Forced to calculate the fee for the claimant's attorney in strict compliance with the conclusive fee schedule in section 440.34, Florida Statutes, the judge of compensation claims could not deviate from the statutory requirements regardless of how unreasonable the ultimate fee award. And, constrained by its prior jurisprudence, the First District was compelled to affirm the fee “[b]ased on” its decision in Castellanos v. Next Door Co./Amerisure Ins. Co., 124 So.3d 392, 393 (Fla. 1st DCA 2013). Diaz, 146 So.3d at 1288.
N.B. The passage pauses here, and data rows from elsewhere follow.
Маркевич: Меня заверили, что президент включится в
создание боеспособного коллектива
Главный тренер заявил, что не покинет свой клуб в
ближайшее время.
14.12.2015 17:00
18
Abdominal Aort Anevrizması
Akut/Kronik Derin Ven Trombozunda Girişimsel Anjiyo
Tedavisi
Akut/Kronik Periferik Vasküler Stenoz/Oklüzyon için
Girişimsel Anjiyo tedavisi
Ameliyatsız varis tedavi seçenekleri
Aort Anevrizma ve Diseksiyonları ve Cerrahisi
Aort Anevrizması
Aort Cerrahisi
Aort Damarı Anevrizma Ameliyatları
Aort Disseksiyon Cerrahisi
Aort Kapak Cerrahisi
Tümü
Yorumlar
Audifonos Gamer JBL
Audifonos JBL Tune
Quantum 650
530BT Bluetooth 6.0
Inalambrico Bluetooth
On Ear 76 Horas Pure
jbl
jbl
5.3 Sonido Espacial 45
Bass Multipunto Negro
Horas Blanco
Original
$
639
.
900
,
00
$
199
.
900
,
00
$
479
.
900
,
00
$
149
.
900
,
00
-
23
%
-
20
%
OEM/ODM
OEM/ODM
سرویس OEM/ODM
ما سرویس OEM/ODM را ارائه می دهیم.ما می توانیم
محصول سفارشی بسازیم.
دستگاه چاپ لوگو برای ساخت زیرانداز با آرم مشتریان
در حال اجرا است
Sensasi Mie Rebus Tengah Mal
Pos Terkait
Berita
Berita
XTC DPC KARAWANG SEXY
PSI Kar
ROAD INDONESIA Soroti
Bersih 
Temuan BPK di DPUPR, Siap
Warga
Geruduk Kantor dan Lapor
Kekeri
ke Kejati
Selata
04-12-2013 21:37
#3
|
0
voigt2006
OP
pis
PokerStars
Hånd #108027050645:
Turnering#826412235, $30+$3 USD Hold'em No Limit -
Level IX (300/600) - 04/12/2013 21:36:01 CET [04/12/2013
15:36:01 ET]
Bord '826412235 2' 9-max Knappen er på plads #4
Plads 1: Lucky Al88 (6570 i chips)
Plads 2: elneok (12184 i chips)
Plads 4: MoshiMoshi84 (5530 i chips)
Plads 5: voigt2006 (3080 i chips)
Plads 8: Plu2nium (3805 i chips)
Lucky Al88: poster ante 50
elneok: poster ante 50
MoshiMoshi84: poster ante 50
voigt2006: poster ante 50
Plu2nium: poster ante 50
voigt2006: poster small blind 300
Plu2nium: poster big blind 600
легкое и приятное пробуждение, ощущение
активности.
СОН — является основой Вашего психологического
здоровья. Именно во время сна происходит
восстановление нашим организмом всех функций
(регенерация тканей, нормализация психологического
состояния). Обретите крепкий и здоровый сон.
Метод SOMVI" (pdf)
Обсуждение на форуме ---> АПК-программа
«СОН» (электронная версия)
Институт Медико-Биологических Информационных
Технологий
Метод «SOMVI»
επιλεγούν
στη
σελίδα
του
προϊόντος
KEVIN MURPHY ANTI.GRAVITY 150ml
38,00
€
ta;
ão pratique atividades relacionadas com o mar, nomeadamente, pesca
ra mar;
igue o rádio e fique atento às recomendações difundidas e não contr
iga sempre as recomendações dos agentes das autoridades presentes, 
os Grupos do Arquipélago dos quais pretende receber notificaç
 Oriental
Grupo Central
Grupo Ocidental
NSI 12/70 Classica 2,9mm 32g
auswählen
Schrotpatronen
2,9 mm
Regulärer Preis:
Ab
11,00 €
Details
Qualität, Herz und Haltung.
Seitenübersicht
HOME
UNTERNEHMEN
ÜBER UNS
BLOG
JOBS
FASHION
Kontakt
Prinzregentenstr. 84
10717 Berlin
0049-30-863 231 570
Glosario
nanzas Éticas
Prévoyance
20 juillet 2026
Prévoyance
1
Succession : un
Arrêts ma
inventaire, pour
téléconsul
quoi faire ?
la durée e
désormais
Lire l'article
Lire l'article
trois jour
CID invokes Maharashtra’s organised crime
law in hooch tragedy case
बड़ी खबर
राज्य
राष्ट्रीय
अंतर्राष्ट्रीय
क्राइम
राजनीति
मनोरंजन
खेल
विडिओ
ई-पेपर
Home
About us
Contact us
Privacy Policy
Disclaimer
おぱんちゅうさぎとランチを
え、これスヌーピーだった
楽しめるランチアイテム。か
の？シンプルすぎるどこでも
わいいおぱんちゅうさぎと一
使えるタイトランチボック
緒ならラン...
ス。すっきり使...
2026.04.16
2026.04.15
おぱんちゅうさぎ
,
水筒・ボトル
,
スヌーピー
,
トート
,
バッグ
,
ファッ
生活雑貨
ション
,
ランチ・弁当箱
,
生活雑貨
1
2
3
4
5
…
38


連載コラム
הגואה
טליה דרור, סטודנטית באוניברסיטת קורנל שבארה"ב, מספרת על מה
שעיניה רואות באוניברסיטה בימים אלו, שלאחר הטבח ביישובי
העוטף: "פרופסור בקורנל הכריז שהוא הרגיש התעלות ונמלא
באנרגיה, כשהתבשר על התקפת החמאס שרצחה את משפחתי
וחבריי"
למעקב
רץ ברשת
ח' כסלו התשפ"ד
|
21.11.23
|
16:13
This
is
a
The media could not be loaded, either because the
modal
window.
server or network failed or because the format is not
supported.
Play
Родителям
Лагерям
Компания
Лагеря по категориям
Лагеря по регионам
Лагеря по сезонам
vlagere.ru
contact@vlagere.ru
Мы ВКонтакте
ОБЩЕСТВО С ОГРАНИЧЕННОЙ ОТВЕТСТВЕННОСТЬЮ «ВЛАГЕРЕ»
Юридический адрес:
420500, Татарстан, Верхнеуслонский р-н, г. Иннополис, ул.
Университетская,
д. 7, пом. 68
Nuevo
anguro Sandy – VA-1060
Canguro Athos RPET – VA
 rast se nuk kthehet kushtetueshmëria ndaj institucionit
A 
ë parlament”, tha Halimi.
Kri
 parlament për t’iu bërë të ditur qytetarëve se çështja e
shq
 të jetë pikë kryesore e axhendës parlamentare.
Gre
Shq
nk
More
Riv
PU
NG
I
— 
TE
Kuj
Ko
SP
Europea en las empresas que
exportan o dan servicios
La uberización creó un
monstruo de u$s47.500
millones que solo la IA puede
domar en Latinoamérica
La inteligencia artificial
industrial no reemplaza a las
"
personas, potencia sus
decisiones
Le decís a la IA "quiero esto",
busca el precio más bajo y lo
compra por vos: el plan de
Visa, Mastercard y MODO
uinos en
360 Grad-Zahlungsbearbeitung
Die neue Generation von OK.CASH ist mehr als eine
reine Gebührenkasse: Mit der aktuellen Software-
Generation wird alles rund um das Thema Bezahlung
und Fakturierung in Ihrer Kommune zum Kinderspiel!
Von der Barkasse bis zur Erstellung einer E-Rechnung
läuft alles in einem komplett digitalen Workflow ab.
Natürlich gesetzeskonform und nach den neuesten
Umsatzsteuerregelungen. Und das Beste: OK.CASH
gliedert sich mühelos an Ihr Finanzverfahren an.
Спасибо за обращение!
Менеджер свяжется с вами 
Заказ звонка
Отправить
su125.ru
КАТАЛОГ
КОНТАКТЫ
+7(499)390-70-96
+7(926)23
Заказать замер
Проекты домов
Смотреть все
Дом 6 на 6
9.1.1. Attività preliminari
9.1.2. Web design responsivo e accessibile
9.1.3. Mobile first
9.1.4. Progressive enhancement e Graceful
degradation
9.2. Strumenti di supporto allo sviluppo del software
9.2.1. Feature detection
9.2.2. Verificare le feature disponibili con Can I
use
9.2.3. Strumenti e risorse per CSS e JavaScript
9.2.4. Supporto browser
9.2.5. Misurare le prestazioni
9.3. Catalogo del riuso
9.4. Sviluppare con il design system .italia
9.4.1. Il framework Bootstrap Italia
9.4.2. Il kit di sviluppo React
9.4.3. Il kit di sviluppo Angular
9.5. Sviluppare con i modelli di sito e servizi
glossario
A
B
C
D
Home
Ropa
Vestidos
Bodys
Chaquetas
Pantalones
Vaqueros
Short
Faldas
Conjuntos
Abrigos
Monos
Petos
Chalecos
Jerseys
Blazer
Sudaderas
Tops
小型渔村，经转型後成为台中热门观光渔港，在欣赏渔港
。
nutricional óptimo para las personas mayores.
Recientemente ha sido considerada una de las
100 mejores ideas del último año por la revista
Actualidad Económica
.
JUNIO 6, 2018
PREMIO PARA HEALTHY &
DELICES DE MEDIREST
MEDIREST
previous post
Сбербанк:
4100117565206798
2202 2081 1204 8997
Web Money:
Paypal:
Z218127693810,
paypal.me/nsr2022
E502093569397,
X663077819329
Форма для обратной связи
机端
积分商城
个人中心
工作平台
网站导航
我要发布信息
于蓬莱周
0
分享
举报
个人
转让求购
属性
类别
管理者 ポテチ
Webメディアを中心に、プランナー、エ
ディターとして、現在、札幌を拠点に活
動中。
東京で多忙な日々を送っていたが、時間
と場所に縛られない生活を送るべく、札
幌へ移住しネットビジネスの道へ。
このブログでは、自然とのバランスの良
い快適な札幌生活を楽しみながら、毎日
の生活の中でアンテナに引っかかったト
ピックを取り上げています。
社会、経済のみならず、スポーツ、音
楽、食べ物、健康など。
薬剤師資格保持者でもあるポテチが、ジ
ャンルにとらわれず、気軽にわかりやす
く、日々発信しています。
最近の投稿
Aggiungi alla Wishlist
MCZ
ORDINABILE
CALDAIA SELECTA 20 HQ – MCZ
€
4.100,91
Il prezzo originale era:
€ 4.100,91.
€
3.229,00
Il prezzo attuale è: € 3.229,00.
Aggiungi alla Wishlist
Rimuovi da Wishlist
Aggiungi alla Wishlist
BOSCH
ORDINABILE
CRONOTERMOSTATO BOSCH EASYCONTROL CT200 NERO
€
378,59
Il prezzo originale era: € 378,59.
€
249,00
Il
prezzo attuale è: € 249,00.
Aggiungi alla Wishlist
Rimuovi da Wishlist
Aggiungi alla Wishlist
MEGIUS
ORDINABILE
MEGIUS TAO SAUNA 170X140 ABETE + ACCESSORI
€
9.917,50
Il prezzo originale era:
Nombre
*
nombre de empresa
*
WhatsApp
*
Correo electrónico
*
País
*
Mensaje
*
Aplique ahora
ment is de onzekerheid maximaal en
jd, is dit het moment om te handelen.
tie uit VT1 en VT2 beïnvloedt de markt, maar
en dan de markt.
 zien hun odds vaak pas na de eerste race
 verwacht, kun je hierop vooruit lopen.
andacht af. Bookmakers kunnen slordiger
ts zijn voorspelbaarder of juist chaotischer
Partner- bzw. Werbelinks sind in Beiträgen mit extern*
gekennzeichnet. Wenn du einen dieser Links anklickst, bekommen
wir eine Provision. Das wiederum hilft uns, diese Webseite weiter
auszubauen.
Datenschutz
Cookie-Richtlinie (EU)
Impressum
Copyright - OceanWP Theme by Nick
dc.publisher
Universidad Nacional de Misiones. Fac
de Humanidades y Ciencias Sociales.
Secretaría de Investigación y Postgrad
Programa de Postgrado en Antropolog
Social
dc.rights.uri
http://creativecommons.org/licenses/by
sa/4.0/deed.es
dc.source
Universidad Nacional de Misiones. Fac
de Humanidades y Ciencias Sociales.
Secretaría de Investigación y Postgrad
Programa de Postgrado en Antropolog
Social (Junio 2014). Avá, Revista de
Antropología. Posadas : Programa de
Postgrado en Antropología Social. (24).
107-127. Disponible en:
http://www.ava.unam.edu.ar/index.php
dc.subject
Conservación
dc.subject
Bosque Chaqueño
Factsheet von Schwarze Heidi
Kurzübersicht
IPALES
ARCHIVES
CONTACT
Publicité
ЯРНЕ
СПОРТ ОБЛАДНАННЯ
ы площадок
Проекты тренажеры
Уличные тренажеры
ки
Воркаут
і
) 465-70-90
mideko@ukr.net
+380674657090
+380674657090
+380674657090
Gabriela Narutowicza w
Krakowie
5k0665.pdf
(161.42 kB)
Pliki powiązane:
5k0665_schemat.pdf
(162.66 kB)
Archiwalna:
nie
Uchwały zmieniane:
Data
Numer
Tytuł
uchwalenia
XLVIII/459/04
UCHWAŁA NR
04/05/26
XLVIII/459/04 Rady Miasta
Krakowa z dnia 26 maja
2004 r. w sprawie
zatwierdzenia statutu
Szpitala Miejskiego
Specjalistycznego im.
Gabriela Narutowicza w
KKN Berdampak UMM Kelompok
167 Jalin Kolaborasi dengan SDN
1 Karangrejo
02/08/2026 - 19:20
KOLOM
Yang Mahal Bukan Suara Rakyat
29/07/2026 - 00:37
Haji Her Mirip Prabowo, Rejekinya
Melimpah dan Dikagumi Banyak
However, this Court has now held on review of Castellanos that the conclusive statutory fee schedule is unconstitutional as a denial of due process under the Florida and United States Constitutions. Castellanos v. Next Door Co., No. SC13–2082, slip op. at 1–2 (Fla. Apr. 28, 2016). Here, the First District certified that its disposition passed upon the same question certified in Castellanos, 124 So.3d at 394, which this Court has now resolved.1 For the reasons explained in our opinion in Castellanos, we therefore quash the First District's decision in Diaz and remand for further proceedings consistent with Castellanos. See also Richardson v. Aramark/Sedgwick CMS, No. SC14–738, slip op. at 2–3 (Fla. Apr. 28, 2016); Pfeffer v. Labor Ready Se., Inc., No. SC14–1325, slip op. at 1–2 (Fla. Apr. 28, 2016).

It is so ordered.

FOOTNOTES

1.  We have jurisdiction. See art. V, §§ 3(b)(3), (4), Fla. Const.

PER CURIAM.

LABARGA, C.J., and PARIENTE, LEWIS, QUINCE, and PERRY, JJ., concur. CANADY and POLSTON, JJ., dissent.